Gpt 4o can only take 39 images?

Hey guys,

I am trying out things and following instructions described in the latest cookbook. I am trying to summarize a 3 minute long video, for that I am trying to send 170 frames to GPT 4o like this:

openai.chat.completions.create({
    model: 'gpt-4o',
    temperature: 0,
    messages: [
      {
        role: 'system',
        content:
          'You are a video summariser. Provided a video you provide a description of what happens in the video. Respond in text, no markup.',
      },
      {
        role: 'user',
        content: [
          { type: 'text', text: 'These are the frames from the video.' },
          ...images.map((filename) => ({
            type: 'image_url' as const,
            image_url: {
              url: `data:image/jpeg;base64,${fs
                .readFileSync(`${folderPath}/${filename}`)
                .toString('base64')}`,
              detail: 'low' as const,
            },
          })),
        ],
      },
    ],
  });

When only sending 39 images, it works as expected and uses about 3000 tokens. However when adding the 40th image, the used tokens jump up to 30000 (10x of the 39 one).

[ERROR] 18:24:18 Error: 429 Request too large for gpt-4o in organization org-REDACTED on tokens per min (TPM): Limit 30000, Requested 30643. The input or output tokens must be reduced in order to run successfully.

I am essentially trying to copy all steps from the cookbook but fail to get the same results, as the 40th image adds 27000 tokens for no reason?

Any tips are appreciated!

@fulop.dani96 Very similar to what I experience. Very frustrating :frowning:

I’ve been working on a similar system, as in breaking videos into multiple images.

I haven’t run into strange token issues like you are experiencing (January, 2025).

However, the system seems to start ‘losing track’ of things, if I try to upload too many images.
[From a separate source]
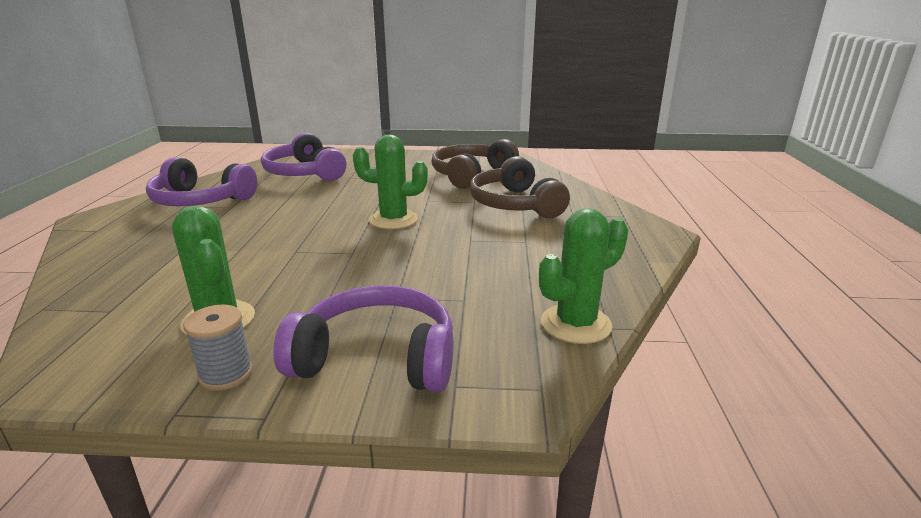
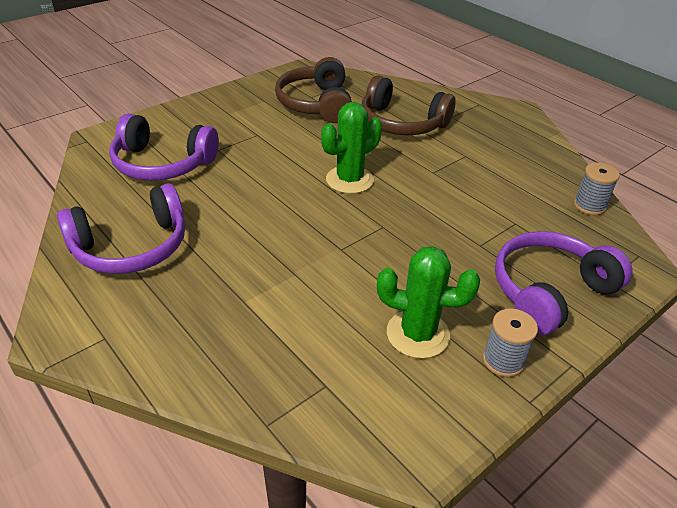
camera: 45 degrees left, 15 degrees up
(576, 324) = (589, 205): green cactus -> grey spool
I’ve been able to successfully, and consistently upload 30 without any issues. At 40, it starts to lose them.

I simply uploaded a bunch of images (taken from a video I made in iMovie) which contained various letters of the alphabet, and some numbers. They were in a random and mixed up order. My instructions were to return which letters/numbers were present. It did this pretty easily.

I then would slowly take out one or two items from the list, and send a request in again, trying to make sure that the system wasn’t just ‘assuming’ that all of the letters would be present.
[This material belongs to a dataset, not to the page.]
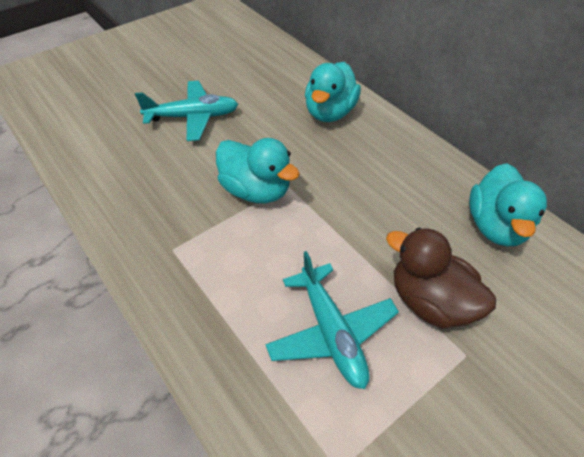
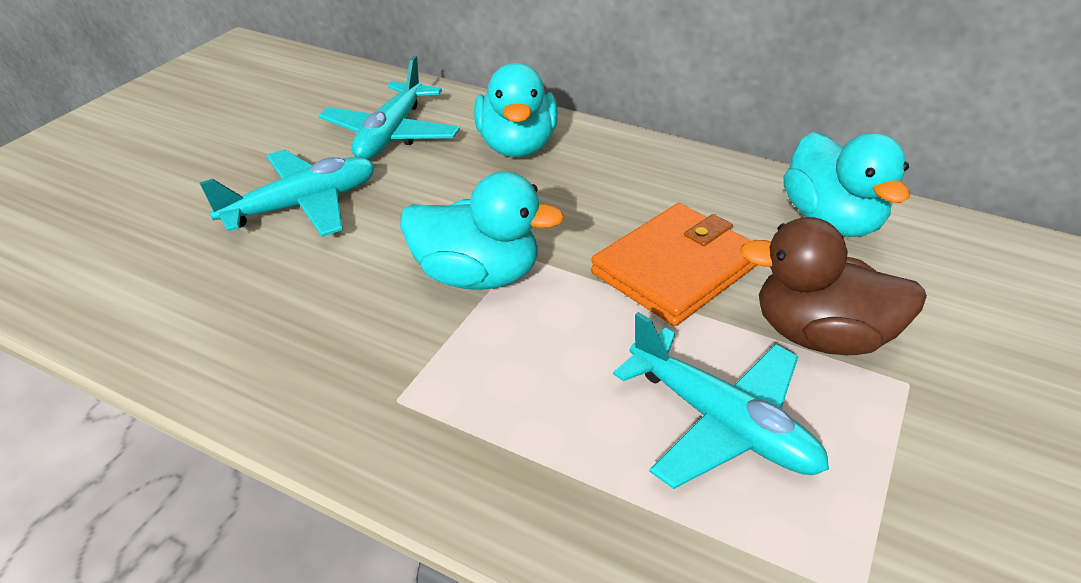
camera: 25 degrees left, 10 degrees down
(264, 84) = (391, 134): none -> turquoise plane
(371, 225) = (676, 268): none -> orange wallet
It was still easily able to detect the one or two missing letters/numbers as I gave it to them. But, like I said earlier, only up until about 30 images per request. At 40, it would start to ‘hallucinate’ (I guess whatever the opposite of hallucinate is, forget maybe?) some of the items.

So, I guess as of January 2024, the 4o-mini (what I was using) is able to handle about 30 images at once.

Hope that helps someone else. Because before just now, I gathered that it could only detect a maximum of 10 images.

Then again, my ‘images’ were just letters and numbers on a black screen. Maybe more complicated images would cause more issues. I need more tests…

Edit: I should also mention that I had ‘Tier 3’ while doing this.

Another edit:

My regular prompt says something like ‘these are image frames taken from a single video, please describe everything found in them’.

When doing 25 letters of the alphabet (one missing) the 4o-mini model seems to have trouble noticing the missing one on its own. If I write in the prompt “hey, there’s at least one missing letter, which one is it?” it DOES notice and find the missing letter(s).

Regular 4o, however, will notice and find any missing letters without the additional prompt hand holding.